No era mala idea despedir este extraño verano con una salida por la zona central de mi región. Una salida clásica circulas que comenzamos en Nava con 4º y que acabamos en una sidrería muy recomendable, tomándonos un refresco, delante de unos afortunados clientes que se estaban comiendo un cachopo kilométrico y con un aspecto tan saludable como el paseo que nos acabábamos de meter.

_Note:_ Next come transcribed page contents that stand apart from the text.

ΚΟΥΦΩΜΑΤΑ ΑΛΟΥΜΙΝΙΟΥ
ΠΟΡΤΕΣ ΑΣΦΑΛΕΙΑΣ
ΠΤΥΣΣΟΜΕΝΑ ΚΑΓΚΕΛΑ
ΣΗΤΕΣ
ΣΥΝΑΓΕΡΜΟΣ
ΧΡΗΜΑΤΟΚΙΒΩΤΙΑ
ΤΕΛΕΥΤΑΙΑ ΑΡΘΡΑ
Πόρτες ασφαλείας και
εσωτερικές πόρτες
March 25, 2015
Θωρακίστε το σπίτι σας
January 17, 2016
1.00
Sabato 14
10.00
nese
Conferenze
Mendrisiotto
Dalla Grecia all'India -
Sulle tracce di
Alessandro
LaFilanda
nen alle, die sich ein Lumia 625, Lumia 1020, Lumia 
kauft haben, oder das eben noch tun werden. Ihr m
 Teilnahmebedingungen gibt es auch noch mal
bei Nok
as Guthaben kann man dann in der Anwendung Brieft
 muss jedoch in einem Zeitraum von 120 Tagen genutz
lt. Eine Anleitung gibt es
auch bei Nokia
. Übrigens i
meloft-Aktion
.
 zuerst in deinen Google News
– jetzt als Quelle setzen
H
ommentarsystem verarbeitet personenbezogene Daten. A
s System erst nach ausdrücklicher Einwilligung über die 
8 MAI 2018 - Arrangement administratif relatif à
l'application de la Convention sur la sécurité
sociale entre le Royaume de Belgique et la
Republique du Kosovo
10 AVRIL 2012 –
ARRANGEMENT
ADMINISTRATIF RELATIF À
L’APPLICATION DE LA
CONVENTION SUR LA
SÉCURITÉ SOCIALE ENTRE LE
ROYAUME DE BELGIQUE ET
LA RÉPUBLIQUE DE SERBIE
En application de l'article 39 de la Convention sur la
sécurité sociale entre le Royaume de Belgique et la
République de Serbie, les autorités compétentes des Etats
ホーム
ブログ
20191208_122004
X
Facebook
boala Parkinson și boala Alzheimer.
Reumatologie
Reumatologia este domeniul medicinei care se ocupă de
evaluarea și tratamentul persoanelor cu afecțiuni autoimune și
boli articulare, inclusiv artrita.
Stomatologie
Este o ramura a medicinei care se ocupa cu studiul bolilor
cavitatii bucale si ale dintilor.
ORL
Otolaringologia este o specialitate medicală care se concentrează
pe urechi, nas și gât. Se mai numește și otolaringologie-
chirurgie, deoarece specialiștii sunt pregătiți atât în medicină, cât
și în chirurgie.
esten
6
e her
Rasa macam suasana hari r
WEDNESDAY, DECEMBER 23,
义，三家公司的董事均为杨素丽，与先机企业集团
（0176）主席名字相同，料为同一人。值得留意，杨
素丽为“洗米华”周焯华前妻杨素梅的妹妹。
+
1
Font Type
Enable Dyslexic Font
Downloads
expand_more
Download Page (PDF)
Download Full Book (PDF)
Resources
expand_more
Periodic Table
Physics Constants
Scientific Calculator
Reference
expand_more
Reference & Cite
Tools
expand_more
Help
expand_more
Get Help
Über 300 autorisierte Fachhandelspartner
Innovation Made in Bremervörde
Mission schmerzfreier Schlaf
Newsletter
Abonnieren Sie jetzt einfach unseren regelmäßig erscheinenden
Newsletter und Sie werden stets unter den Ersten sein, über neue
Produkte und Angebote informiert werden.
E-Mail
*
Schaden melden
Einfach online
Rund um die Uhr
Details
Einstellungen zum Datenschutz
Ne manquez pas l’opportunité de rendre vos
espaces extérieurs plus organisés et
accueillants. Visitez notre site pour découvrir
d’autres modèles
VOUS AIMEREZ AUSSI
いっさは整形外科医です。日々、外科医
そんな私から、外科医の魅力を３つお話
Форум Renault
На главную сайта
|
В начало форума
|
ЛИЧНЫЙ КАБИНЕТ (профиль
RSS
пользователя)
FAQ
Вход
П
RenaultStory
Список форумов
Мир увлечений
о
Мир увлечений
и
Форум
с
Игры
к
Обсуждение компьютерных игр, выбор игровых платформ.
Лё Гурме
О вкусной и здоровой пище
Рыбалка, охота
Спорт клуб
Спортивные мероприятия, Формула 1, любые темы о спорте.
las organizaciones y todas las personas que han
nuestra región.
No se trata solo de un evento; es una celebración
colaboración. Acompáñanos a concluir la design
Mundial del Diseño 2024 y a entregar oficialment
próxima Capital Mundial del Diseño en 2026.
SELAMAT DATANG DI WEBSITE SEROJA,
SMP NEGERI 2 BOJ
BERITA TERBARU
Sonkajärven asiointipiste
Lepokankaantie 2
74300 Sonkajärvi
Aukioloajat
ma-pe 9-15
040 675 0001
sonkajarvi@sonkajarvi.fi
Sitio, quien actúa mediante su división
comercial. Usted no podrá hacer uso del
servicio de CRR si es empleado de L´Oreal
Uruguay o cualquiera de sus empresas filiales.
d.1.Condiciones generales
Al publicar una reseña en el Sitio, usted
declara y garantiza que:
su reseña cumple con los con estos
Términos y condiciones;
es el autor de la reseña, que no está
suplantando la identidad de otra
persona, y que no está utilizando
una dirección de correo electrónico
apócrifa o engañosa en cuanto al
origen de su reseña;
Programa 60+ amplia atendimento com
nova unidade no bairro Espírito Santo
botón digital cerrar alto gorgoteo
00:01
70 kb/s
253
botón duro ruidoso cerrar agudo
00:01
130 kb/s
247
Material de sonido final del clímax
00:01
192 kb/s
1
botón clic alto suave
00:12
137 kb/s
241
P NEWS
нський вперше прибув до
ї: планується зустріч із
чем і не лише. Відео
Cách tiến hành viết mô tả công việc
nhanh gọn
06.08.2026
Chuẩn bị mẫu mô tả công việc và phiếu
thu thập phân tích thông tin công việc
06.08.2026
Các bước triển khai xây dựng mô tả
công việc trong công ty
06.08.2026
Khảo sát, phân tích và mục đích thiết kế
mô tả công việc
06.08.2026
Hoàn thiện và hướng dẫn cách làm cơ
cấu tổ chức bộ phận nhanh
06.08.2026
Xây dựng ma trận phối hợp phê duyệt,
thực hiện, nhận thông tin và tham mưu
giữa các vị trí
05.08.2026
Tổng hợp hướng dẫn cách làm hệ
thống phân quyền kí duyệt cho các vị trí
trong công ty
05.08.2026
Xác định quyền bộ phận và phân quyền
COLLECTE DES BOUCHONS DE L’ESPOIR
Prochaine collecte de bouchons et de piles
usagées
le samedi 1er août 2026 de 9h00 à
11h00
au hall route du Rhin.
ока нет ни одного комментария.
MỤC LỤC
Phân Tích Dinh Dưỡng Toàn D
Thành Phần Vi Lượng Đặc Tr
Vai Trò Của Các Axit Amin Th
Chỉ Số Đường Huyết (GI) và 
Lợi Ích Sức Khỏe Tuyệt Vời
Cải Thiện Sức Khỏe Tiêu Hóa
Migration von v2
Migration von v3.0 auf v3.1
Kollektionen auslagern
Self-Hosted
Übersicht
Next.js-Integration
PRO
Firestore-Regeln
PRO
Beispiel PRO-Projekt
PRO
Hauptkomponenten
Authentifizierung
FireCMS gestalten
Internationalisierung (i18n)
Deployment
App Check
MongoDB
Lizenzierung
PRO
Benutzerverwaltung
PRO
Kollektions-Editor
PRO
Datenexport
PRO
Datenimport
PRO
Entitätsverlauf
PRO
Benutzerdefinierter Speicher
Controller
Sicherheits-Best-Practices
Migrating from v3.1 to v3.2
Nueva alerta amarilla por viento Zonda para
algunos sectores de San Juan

No esta mal el numero 3 para hacer un agradable equipo. Mis compañeros me brindaron una jornada sin sobresaltos con 1600 mts de ascensión y un delicado sol que nos fue acariciando la cara durante toda la jornada. Todavía pudimos disfrutar de pistas secas y rápidas. Apenas un par de tramos en ascenso con tierra húmeda que nos hicieron imaginar lo que está por llegar. Sin prisas pero con agilidad dimos cuenta de 40 km que en ocasiones nos pusieron las cosas difíciles hasta llegar a Las Praderas. Sigue siendo un lujo llevar compañeros que hacen maravillas con sus monturas .

Con dolor de huesos y un sol tremendo recorríamos la autovía del Cantábrico en dirección a nuestro hogar. Sabíamos que era el ultimo día de verano del otoño. Me resistía a acabar un día tan bonito de aquella manera. Una llamada a otra bici amiga hizo que la comida, al sol de poniente, fuese un remate de lujo. Mi querida Blue también tenia derecho a despedir el verano con el sol en la mejilla , una alegre conversación y la ilusión de quien comienza a despegar en este otoño tan particular.